I read a lot of research findings. Sometimes, it is interesting because it makes sense. Sometimes, it is interesting because it doesn’t make sense.

browsersIn Originals: How Non-Conformists Move the World, there is a study that seemed to find that people who use Chrome and Firefox were better performers on the job. These were people who work in customer service and call center jobs and, on average, they stayed around in their jobs 15 percent longer than their co-workers who used Internet Explorer and Safari.

If you are skeptical about research findings (and everyone should be), then you might think that particular study is a rather spurious correlation. Data, correlations and causation.  Correlative data. That’s what it’s all about.

So, if you switch from Safari to Chrome would you get better at your job? Of course not. Why would a browser have any impact o job performance? Because Chrome and Firefox are better? No. The point seems to be that what browser you use signals something about the way that you tend to live your life.

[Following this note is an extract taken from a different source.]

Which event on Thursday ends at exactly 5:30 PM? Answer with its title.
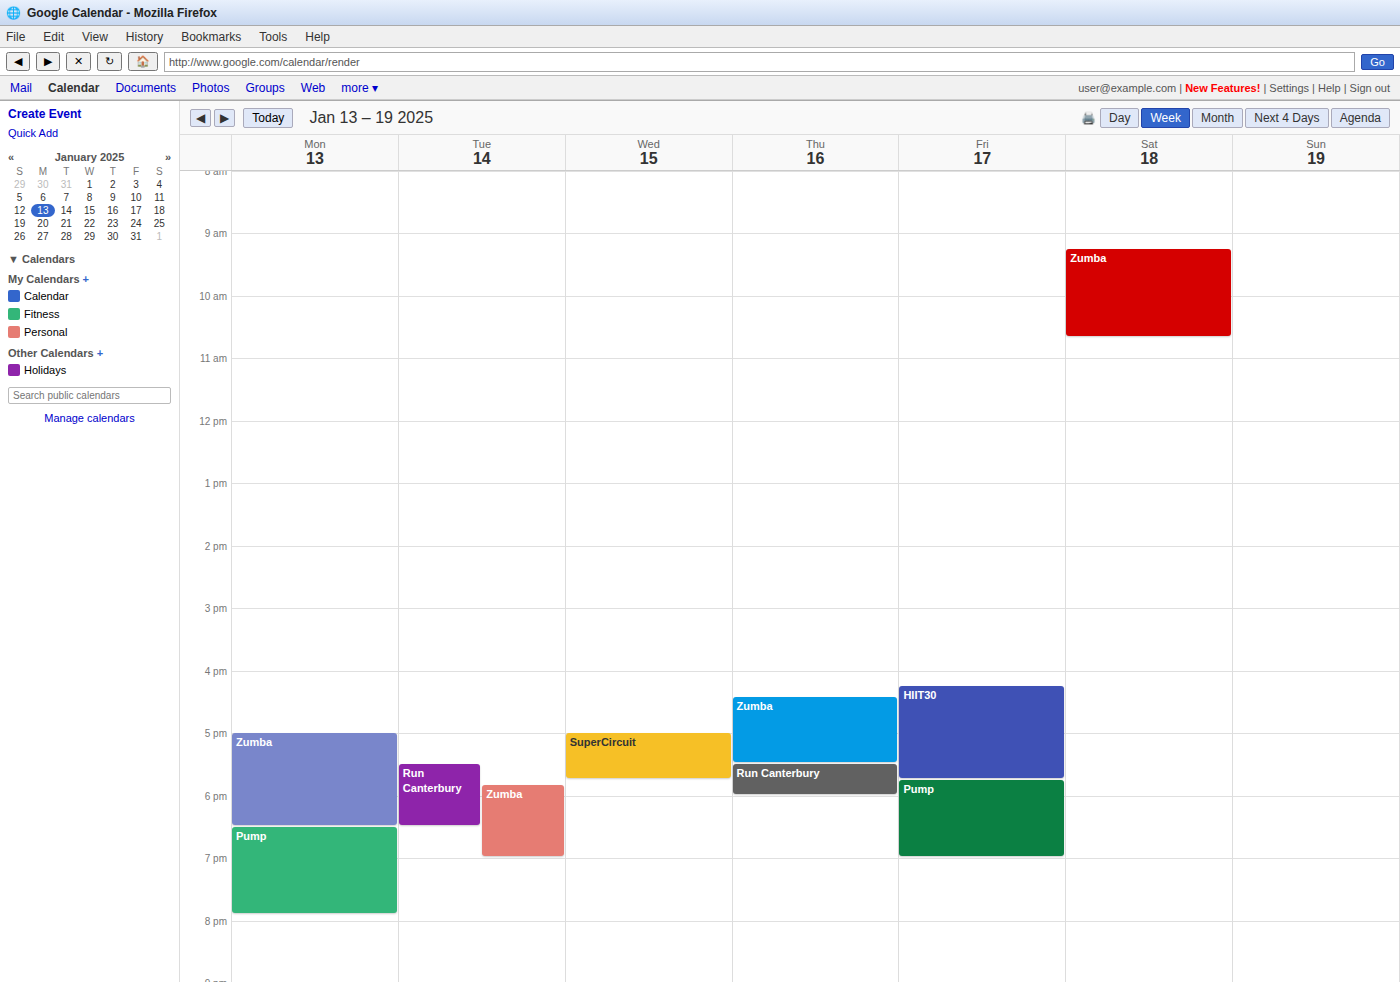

You have to download Firefox and Chrome browsers, but Safari and Internet Explorer  are  pre-installed on that new computer (or iPhone). They are the default.

The conclusion here is that if you are the kind of person who just accepts the default (conformist), you probably don’t take chances or many original steps as the downloading group.

But why would that group of non-conformists be better at their job or stay longer at a job? Wouldn’t a non-conformist be more likely to bail out on a job?

What does your preferred browser say about you?

Correlation does not imply causation.